We recognize that our readers may have found articles that they regard as more helpful in understanding one or another of the issues pertaining to SDI, and we welcome their suggestions.
The collaboration of Haley and Merritt continues to be a fruitful and pleasant one in class and in research and preparation of these and related studies.
We thank Miriam Gilbert, director of the College Division of Westview Press, for her continued support and interest in our work, and Jackie Melvin of the Keck Center for her assistance with the editorial tasks involved in completing the manuscript.
P. Edward Haley
Jack Merritt
When he announced the Strategic Defense Initiative (SDI) on March 23, 1983, President Ronald Reagan held out the prospect of the abolition of nuclear weapons. "Isn't it worth every investment necessary," he asked, "to free the world from the threat of nuclear war?"
It would not be a simple matter to abolish the balance of terror. The president challenged U.S. scientists to lead the way: "I call upon the scientific community in our country, those who gave us nuclear weapons, to turn their great talents now to the cause of mankind and world peace, to give us the means of rendering these nuclear weapons impotent and obsolete." In the meantime, the United States would maintain offensive nuclear deterrence and seek negotiated arms reductions with the Soviet Union.
Ambiguities of the SDI Strategy
The proposal, popularly known as Star Wars, instantly provoked a controversy not only in the United States but among allied governments and peoples and in the Soviet Union. The intensity of the reaction resulted from the strategic implications of the president's plan and from the daunting complexity of an undertaking to erect a missile-proof shield over the United States and its allies.

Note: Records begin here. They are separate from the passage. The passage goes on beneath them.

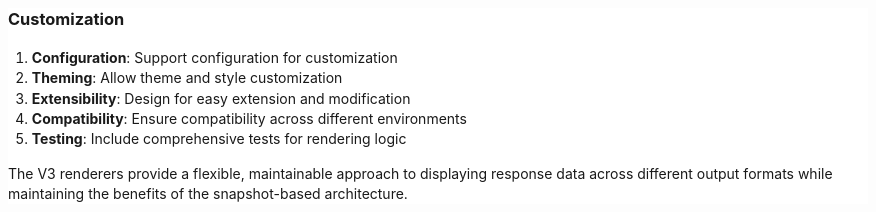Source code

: ### Customization

1. **Configuration**: Support configuration for customization
2. **Theming**: Allow theme and style customization
3. **Extensibility**: Design for easy extension and modification
4. **Compatibility**: Ensure compatibility across different environments
5. **Testing**: Include comprehensive tests for rendering logic

The V3 renderers provide a flexible, maintainable approach to displaying response data across different output formats while maintaining the benefits of the snapshot-based architecture.
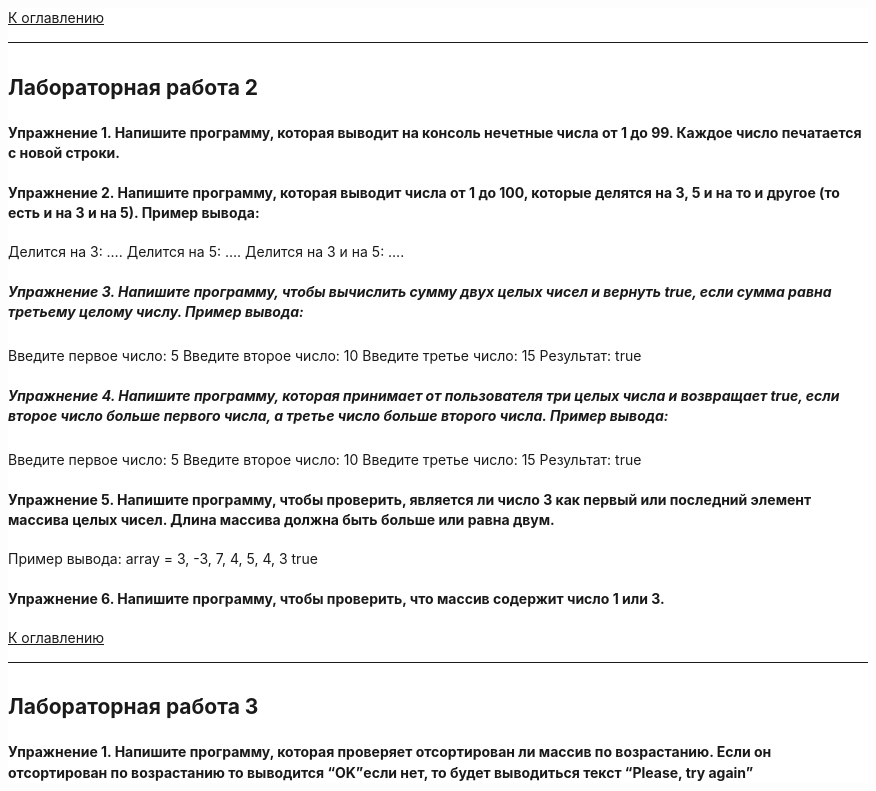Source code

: [К оглавлению](#Start)
___
<a id="lb2"></a>
## Лабораторная работа 2
#### Упражнение 1. Напишите программу, которая выводит на консоль нечетные числа от 1 до 99. Каждое число печатается с новой строки.
#### Упражнение 2. Напишите программу, которая выводит числа от 1 до 100, которые делятся на 3, 5 и на то и другое (то есть и на 3 и на 5). Пример вывода:
Делится на 3: ….
Делится на 5: ….
Делится на 3 и на 5: ….
##### Упражнение 3. Напишите программу, чтобы вычислить сумму двух целых чисел и вернуть true, если сумма равна третьему целому числу. Пример вывода:
Введите первое число: 5
Введите второе число: 10
Введите третье число: 15
Результат: true
##### Упражнение 4. Напишите программу, которая принимает от пользователя три целых числа и возвращает true, если второе число больше первого числа, а третье число больше второго числа. Пример вывода:
Введите первое число: 5
Введите второе число: 10
Введите третье число: 15
Результат: true

#### Упражнение 5. Напишите программу, чтобы проверить, является ли число 3 как первый или последний элемент массива целых чисел. Длина массива должна быть больше или равна двум.
Пример вывода:
array = 3, -3, 7, 4, 5, 4, 3
true
#### Упражнение 6. Напишите программу, чтобы проверить, что массив содержит число 1 или 3.

[К оглавлению](#Start)
____
<a id="lb3"></a>
## Лабораторная работа 3
#### Упражнение 1. Напишите программу, которая проверяет отсортирован ли массив по возрастанию. Если он отсортирован по возрастанию то выводится “OK”если нет, то будет выводиться текст “Please, try again”
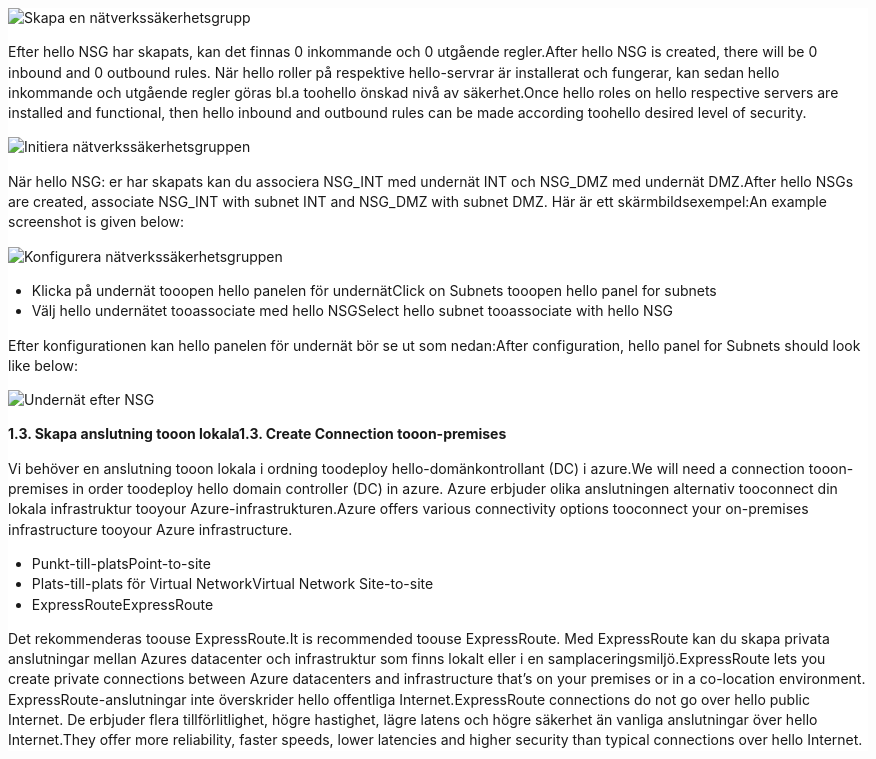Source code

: ![Skapa en nätverkssäkerhetsgrupp](./media/active-directory-aadconnect-azure-adfs/creatensg1.png)

<span data-ttu-id="1f23e-158">Efter hello NSG har skapats, kan det finnas 0 inkommande och 0 utgående regler.</span><span class="sxs-lookup"><span data-stu-id="1f23e-158">After hello NSG is created, there will be 0 inbound and 0 outbound rules.</span></span> <span data-ttu-id="1f23e-159">När hello roller på respektive hello-servrar är installerat och fungerar, kan sedan hello inkommande och utgående regler göras bl.a toohello önskad nivå av säkerhet.</span><span class="sxs-lookup"><span data-stu-id="1f23e-159">Once hello roles on hello respective servers are installed and functional, then hello inbound and outbound rules can be made according toohello desired level of security.</span></span>

![Initiera nätverkssäkerhetsgruppen](./media/active-directory-aadconnect-azure-adfs/nsgint1.png)

<span data-ttu-id="1f23e-161">När hello NSG: er har skapats kan du associera NSG_INT med undernät INT och NSG_DMZ med undernät DMZ.</span><span class="sxs-lookup"><span data-stu-id="1f23e-161">After hello NSGs are created, associate NSG_INT with subnet INT and NSG_DMZ with subnet DMZ.</span></span> <span data-ttu-id="1f23e-162">Här är ett skärmbildsexempel:</span><span class="sxs-lookup"><span data-stu-id="1f23e-162">An example screenshot is given below:</span></span>

![Konfigurera nätverkssäkerhetsgruppen](./media/active-directory-aadconnect-azure-adfs/nsgconfigure1.png)

* <span data-ttu-id="1f23e-164">Klicka på undernät tooopen hello panelen för undernät</span><span class="sxs-lookup"><span data-stu-id="1f23e-164">Click on Subnets tooopen hello panel for subnets</span></span>
* <span data-ttu-id="1f23e-165">Välj hello undernätet tooassociate med hello NSG</span><span class="sxs-lookup"><span data-stu-id="1f23e-165">Select hello subnet tooassociate with hello NSG</span></span> 

<span data-ttu-id="1f23e-166">Efter konfigurationen kan hello panelen för undernät bör se ut som nedan:</span><span class="sxs-lookup"><span data-stu-id="1f23e-166">After configuration, hello panel for Subnets should look like below:</span></span>

![Undernät efter NSG](./media/active-directory-aadconnect-azure-adfs/nsgconfigure2.png)

<span data-ttu-id="1f23e-168">**1.3. Skapa anslutning tooon lokala**</span><span class="sxs-lookup"><span data-stu-id="1f23e-168">**1.3. Create Connection tooon-premises**</span></span>

<span data-ttu-id="1f23e-169">Vi behöver en anslutning tooon lokala i ordning toodeploy hello-domänkontrollant (DC) i azure.</span><span class="sxs-lookup"><span data-stu-id="1f23e-169">We will need a connection tooon-premises in order toodeploy hello domain controller (DC) in azure.</span></span> <span data-ttu-id="1f23e-170">Azure erbjuder olika anslutningen alternativ tooconnect din lokala infrastruktur tooyour Azure-infrastrukturen.</span><span class="sxs-lookup"><span data-stu-id="1f23e-170">Azure offers various connectivity options tooconnect your on-premises infrastructure tooyour Azure infrastructure.</span></span>

* <span data-ttu-id="1f23e-171">Punkt-till-plats</span><span class="sxs-lookup"><span data-stu-id="1f23e-171">Point-to-site</span></span>
* <span data-ttu-id="1f23e-172">Plats-till-plats för Virtual Network</span><span class="sxs-lookup"><span data-stu-id="1f23e-172">Virtual Network Site-to-site</span></span>
* <span data-ttu-id="1f23e-173">ExpressRoute</span><span class="sxs-lookup"><span data-stu-id="1f23e-173">ExpressRoute</span></span>

<span data-ttu-id="1f23e-174">Det rekommenderas toouse ExpressRoute.</span><span class="sxs-lookup"><span data-stu-id="1f23e-174">It is recommended toouse ExpressRoute.</span></span> <span data-ttu-id="1f23e-175">Med ExpressRoute kan du skapa privata anslutningar mellan Azures datacenter och infrastruktur som finns lokalt eller i en samplaceringsmiljö.</span><span class="sxs-lookup"><span data-stu-id="1f23e-175">ExpressRoute lets you create private connections between Azure datacenters and infrastructure that’s on your premises or in a co-location environment.</span></span> <span data-ttu-id="1f23e-176">ExpressRoute-anslutningar inte överskrider hello offentliga Internet.</span><span class="sxs-lookup"><span data-stu-id="1f23e-176">ExpressRoute connections do not go over hello public Internet.</span></span> <span data-ttu-id="1f23e-177">De erbjuder flera tillförlitlighet, högre hastighet, lägre latens och högre säkerhet än vanliga anslutningar över hello Internet.</span><span class="sxs-lookup"><span data-stu-id="1f23e-177">They offer more reliability, faster speeds, lower latencies and higher security than typical connections over hello Internet.</span></span>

Critics and supporters of SDI alike were troubled by the administration's apparent turn away from the strategy of offensive nuclear deterrence. Deterrence is an attempt to prevent aggression by threatening to use nuclear weapons against an aggressor. The threat carries a warning that the losses inflicted will outweigh any benefits that might be won. The concept of deterrence, and the weapons and doctrine elaborated from it, has dominated nuclear strategy since 1945. Although the strategy of offensive nuclear deterrence is full of ambiguity and risk, its longevity lends a kind of familiarity and seeming predictability to the conflict between the Soviet Union and the United States. The possibility of upsetting the reign of offensive deterrence was bound to stir dissent and concern.
On the technical side, no one knew in 1983 whether the president's SDI could be built and no one knows today. The exotic technologies involved, such as high-power lasers, giant mirrors in space, electromagnetically accelerated projectiles, and extraordinarily complex computer programs, are either in their infancy or have yet to be developed. However, the astounding scope and pace of scientific and technological breakthroughs in the past century have made scientists and engineers understandably wary of predicting the impossibility of inventing anything. Even so, many scientists doubt that the weapons required for SDI can be made to work. Others doubt that it will be possible to create and make reliable the fantastically complex computer programs needed to detect thousands of incoming warheads from decoys and to aim and fire the weapons. With his address and his subsequent multi-billion-dollar funding requests and organized research and development program, the president appeared to take a step into the unknown on a subject of enormous human and political significance.